Experts recommend these steps:
- Analyzing the accuracy of the data, through either making a full inventory of the current situation (trustworthy but potentially expensive) or examining work and audit samples (less expensive, but not 100% reliable).
- Measuring the consistency and correspondence between data elements; problems here can affect the overall truth of your business information.
- Quantifying systems errors in analysis that could damage data quality.
- Measuring the success of completed processes, from data collection through transformation to consumption One example might be how many “invalid” or “incomplete” alerts remain at the end of a pass through of the data.
Your secret weapon: “Data provocateurs”
None of this will help if you don’t have the whole organization involved in improving data quality.

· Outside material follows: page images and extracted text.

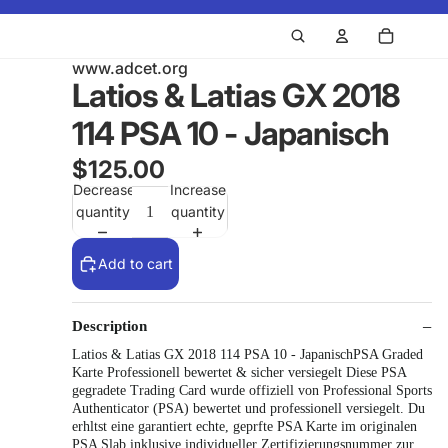
www.adcet.org
Latios & Latias GX 2018
114 PSA 10 - Japanisch
$125.00
Decrease
Increase
quantity
quantity
Add to cart
Description
Latios & Latias GX 2018 114 PSA 10 - JapanischPSA Graded
Karte Professionell bewertet & sicher versiegelt Diese PSA
gegradete Trading Card wurde offiziell von Professional Sports
Authenticator (PSA) bewertet und professionell versiegelt. Du
erhltst eine garantiert echte, geprfte PSA Karte im originalen
PSA Slab inklusive individueller Zertifizierungsnummer zur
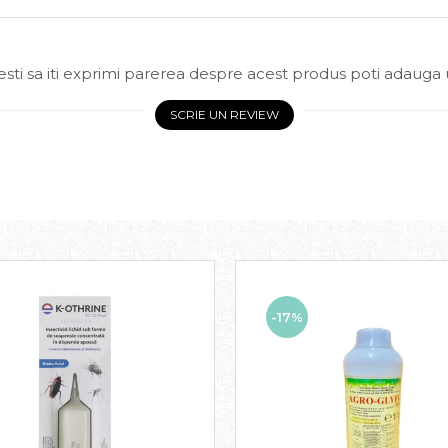
sti sa iti exprimi parerea despre acest produs poti adauga 
SCRIE UN REVIEW
-17%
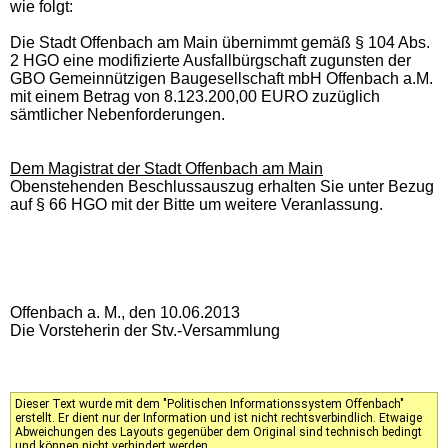
wie folgt:
Die Stadt Offenbach am Main übernimmt gemäß § 104 Abs.
2 HGO eine modifizierte Ausfallbürgschaft zugunsten der
GBO Gemeinnützigen Baugesellschaft mbH Offenbach a.M.
mit einem Betrag von 8.123.200,00 EURO zuzüglich
sämtlicher Nebenforderungen.
Dem Magistrat der Stadt Offenbach am Main
Obenstehenden Beschlussauszug erhalten Sie unter Bezug
auf § 66 HGO mit der Bitte um weitere Veranlassung.
Offenbach a. M., den 10.06.2013
Die Vorsteherin der Stv.-Versammlung
Dieser Text wurde mit dem "Politischen Informationssystem Offenbach"
erstellt. Er dient nur der Information und ist nicht rechtsverbindlich. Etwaige
Abweichungen des Layouts gegenüber dem Original sind technisch bedingt
und können nicht verhindert werden.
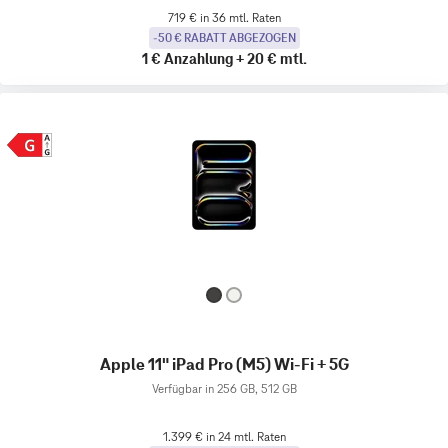
719 € in 36 mtl. Raten
-50 € RABATT ABGEZOGEN
1 €
Anzahlung
+
20 €
mtl.
Apple 11" iPad Pro (M5) Wi-Fi + 5G
Verfügbar in 256 GB, 512 GB
1.399 € in 24 mtl. Raten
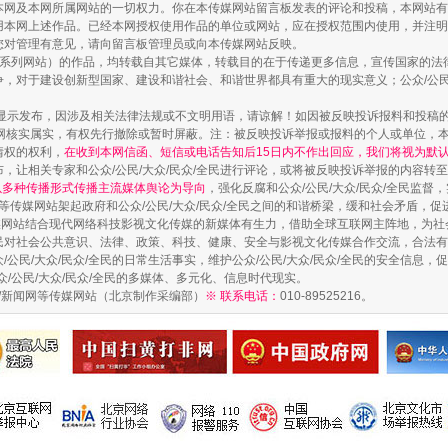
本网及本网所属网站的一切权力。你在本传媒网站留言板发表的评论和投稿，本网站有
本网上述作品。已经本网授权使用作品的单位或网站，应在授权范围内使用，并注明“来
您对管理有意见，请向留言板管理员或向本传媒网站反映。
本传媒系列网站）的作品，均转载自其它媒体，转载目的在于传递更多信息，宣传国家的
，对于建设创新型国家、建设和谐社会、和谐世界都具有重大的现实意义；公众/公民/
显示发布，因涉及相关法律法规或不文明用语，请谅解！如因被反映投诉报料和投稿
题”
法徽映军营 权益有保障
网核实属实，有权先行撤除或暂时屏蔽。注：被反映投诉举报或报料的个人或单位，
情权的权利，
在收到本网信函、短信或电话告知后15日内不作出回应，我们将视为默
，让相关专家和公众/公民/大众/民众/全民进行评论，或将被反映投诉举报的内容转
网以多种传播形式传播主流媒体舆论为导向
，强化反腐和公众/公民/大众/民众/全民监
等传媒网站架起政府和公众/公民/大众/民众/全民之间的和谐桥梁，缓和社会矛盾，
媒网站结合现代网络科技影视文化传媒的新媒体有生力，借助全球互联网主阵地，为社会
全民对社会公共意识、法律、政策、科技、健康、安全与影视文化传媒合作交流，合法有效
公民/大众/民众/全民的日常生活事实，维护公众/公民/大众/民众/全民的安全信息，促
众/公民/大众/民众/全民的多媒体、多元化、信息时代现实。
法制/新闻网等传媒网站（北京制作采编部）
※ 联系电话：
010-89525216。
一批国家标准开始实施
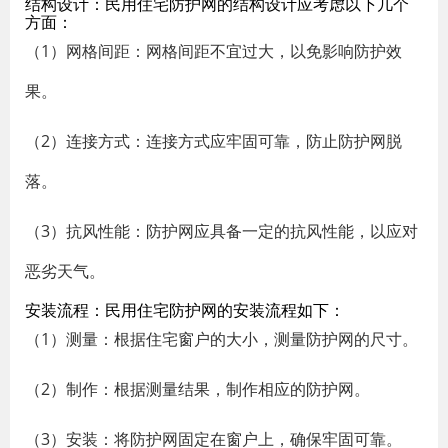
结构设计：民用住宅防护网的结构设计应考虑以下几个
方面：
（1）网格间距：网格间距不宜过大，以免影响防护效
果。
（2）连接方式：连接方式应牢固可靠，防止防护网脱
落。
（3）抗风性能：防护网应具备一定的抗风性能，以应对
恶劣天气。
安装流程：民用住宅防护网的安装流程如下：
（1）测量：根据住宅窗户的大小，测量防护网的尺寸。
（2）制作：根据测量结果，制作相应的防护网。
（3）安装：将防护网固定在窗户上，确保牢固可靠。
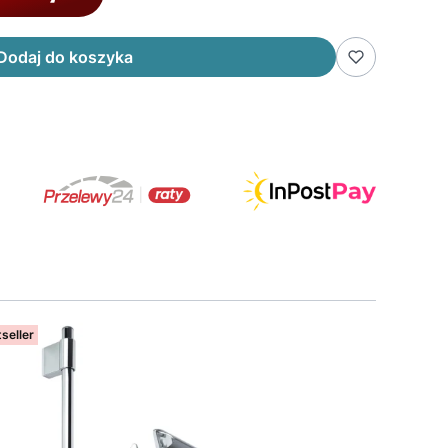
Dodaj do koszyka
seller
Bestseller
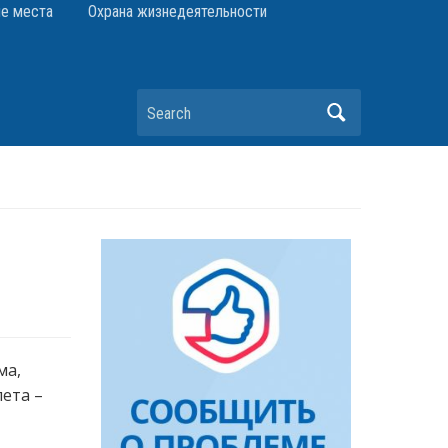
е места
Охрана жизнедеятельности
Search
ма,
ета –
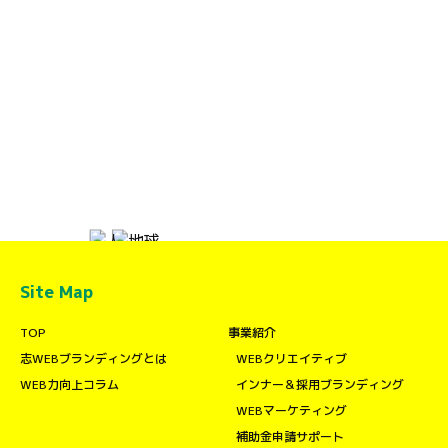
Site Map
TOP
事業紹介
志WEBブランディングとは
WEBクリエイティブ
WEB力向上コラム
インナー＆採用ブランディング
WEBマーケティング
補助金申請サポート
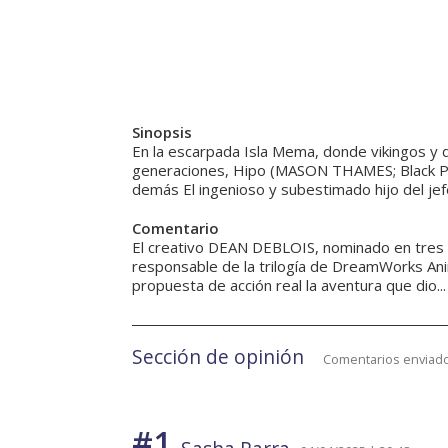
Sinopsis
En la escarpada Isla Mema, donde vikingos 
generaciones, Hipo (MASON THAMES; Black Pho
demás El ingenioso y subestimado hijo del jefe
Comentario
El creativo DEAN DEBLOIS, nominado en tres 
responsable de la trilogía de DreamWorks
propuesta de acción real la aventura que dio...
Sección de opinión
Comentarios enviado
#1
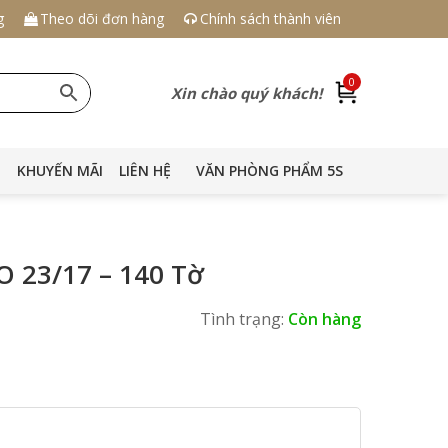
g
Theo dõi đơn hàng
Chính sách thành viên
0
Xin chào quý khách!
KHUYẾN MÃI
LIÊN HỆ
VĂN PHÒNG PHẨM 5S
O 23/17 – 140 Tờ
Tình trạng:
Còn hàng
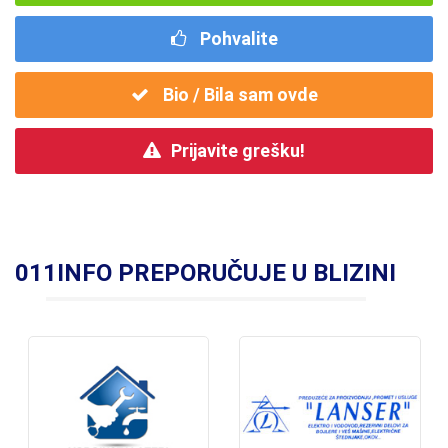
Pohvalite
Bio / Bila sam ovde
Prijavite grešku!
011INFO PREPORUČUJE U BLIZINI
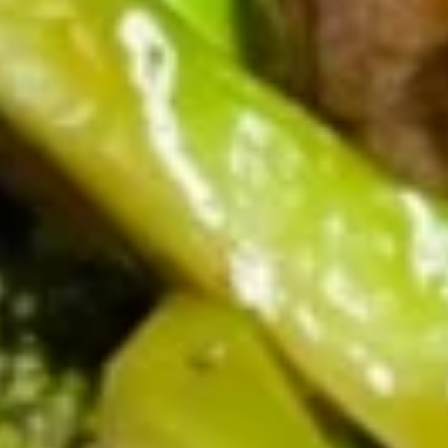
Soup
14.
14. 云吞蛋花汤 Egg Drop Wonton
云
Soup
吞
小 Sm:
$5.45
蛋
大 Lg:
$8.45
花
汤
Egg
15.
15. 蛋花汤 Egg Drop Soup
Drop
蛋
Wonton
花
小 Sm:
$4.50
Soup
汤
大 Lg:
$7.95
Egg
Drop
16.
Soup
16. 云吞汤 Wonton Soup
云
吞
小 Sm:
$4.75
汤
大 Lg:
$7.95
Wonton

Thomas C. Redman, an authority in the field, presents a model for this in a Harvard Business Review article, “Data Quality Should Be Everyone’s Job.”
Redman says it’s necessary to involve what he calls “data provocateurs,” people in different areas of the business (from top executives to new employees), who will challenge data quality and think outside the box for ways to improve it.
Some companies are even proposing awards to employees who detect process flaws where poor data quality can sneak in. This not only cuts down on errors, it has the added benefit of promoting the idea through the whole company that clean, accurate data is important.
Organizations are rightly concerned about data quality and its impact on their bottom line. The ones that take measures to improve their data quality are seeing higher profits and more efficient operations because their decisions are based on reliable data. They also see lower costs from fixing errors and spend less time gathering and processing their data.
The journey towards better data quality requires involving all levels of the company. It also requires assuming costs whose benefits may not be visible in the short term, but which eventually will end up boosting these companies’ profits and competitiveness.